While you are on this study, you will receive chemotherapy as part of your standard treatment. All participants will receive at least 2 cycles of adriamycin and ifosfamide chemotherapy (AI). A cycle is 3 weeks long. You may receive up to 6 cycles of adriamycin and ifosfamide. Adriamycin will be given as one large injection through a central venous catheter (plastic tube and needle placed under the collarbone) on Day 0. Ifosfamide will be given over 3 hours every day for 4 days (Days 0-3). Zinecard will be given as one large injection through the catheter on Day 0. Mesna will be given as a 24-hour infusion every day for 4 days through the same catheter (Days 0-3). Zinecard and mesna are given as standard of care. Zinecard is used to protect against heart-related side effects. Mesna is used to protect against bladder-related side effects. For patients with certain types of sarcoma, vincristine will be given through the catheter by rapid infusion on Day 0 only.

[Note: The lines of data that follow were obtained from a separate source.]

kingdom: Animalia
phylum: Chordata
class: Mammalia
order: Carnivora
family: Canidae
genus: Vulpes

You may be treated as an outpatient or an inpatient. You will be asked to return to M. D.Anderson every 3 weeks for evaluation of your disease, by having a chest x-ray, a computerized tomography (CT) scan, a magnetic resonance imaging (MRI) scan, and a physical exam performed. Additional blood samples (about 3 teaspoons) will be taken before each cycle and as often as needed to measure your blood counts and electrolytes (minerals in the body) to monitor any imbalances.

You will be asked to contact the study doctor or nurse about any bad side effects you experience or any medications (over-the-counter or prescription) you take during the treatment period. You will also be asked to notify your other doctors (separate from the study doctors) that you are participating in this research study.

Your treatment will continue for at least 6 cycles, unless your disease gets worse or you experience intolerable side effects. If you experience any intolerable side effects or your disease gets worse while on this study, you may be taken off this study.

Once you stop treatment, you will have what is called an end-of-study visit. During this visit, you will be evaluated for your disease status with CT and MRI scans. You will have your vital signs and weight measured. You will be asked about any medications you have taken since your last visit and any bad side effects that you have experienced. You will also have a final blood draw (about 3 teaspoons) for routine tests.

Your participation in this study should end at about 18 weeks (4 to 5 months).

Once you go off this study, you will have standard follow-up as is required by your doctor.

This is an investigational study. Palonosetron is FDA approved and is commercially available.

Up to 50 patients will take part in this study. All will be enrolled at M. D. Anderson.

• Sarcoma
• Nausea
• Vomiting

Inclusion Criteria:

• Patients with sarcoma which is locally advanced, at high risk for relapse or metastatic for whom treatment with AI is indicated.
• Must be between the ages of 18 and 65 years of age.
• Patients with childbearing potential (defined as not post menopausal for 12 months or no previous surgical sterilization) must use adequate birth control.
• Adequate hematologic (ANC >/= 1500/mm^3, >/= Hgb 10gm/dL, platelet count >/= 150,000/mm^3), renal (serum creatinine </= 1.5 mg/dL), hepatic (serum bilirubin count </= 1.5 x normal and SGPT <3x normal) functions.
• Karnofsky Performance Status >/= 80.
• Signed informed consent form.

Exclusion Criteria:

• Pregnant or lactating women.
• Patients with comorbid condition which renders patients at high risk of treatment complication.
• Patients with symptomatic or untreated metastatic disease to CNS.
• Patients with significant cardiac disease (NYHA Class III or IV), arrhythmia, or recent history of MI or ischemia.
• Patients with known hypersensitivity to 5-HT3 antagonists.
• Any vomiting or >/= grade 2 nausea in the 24 hours preceding chemotherapy.
• Ongoing vomiting from any organic etiology.
• Radiotherapy within 2 weeks of study entry.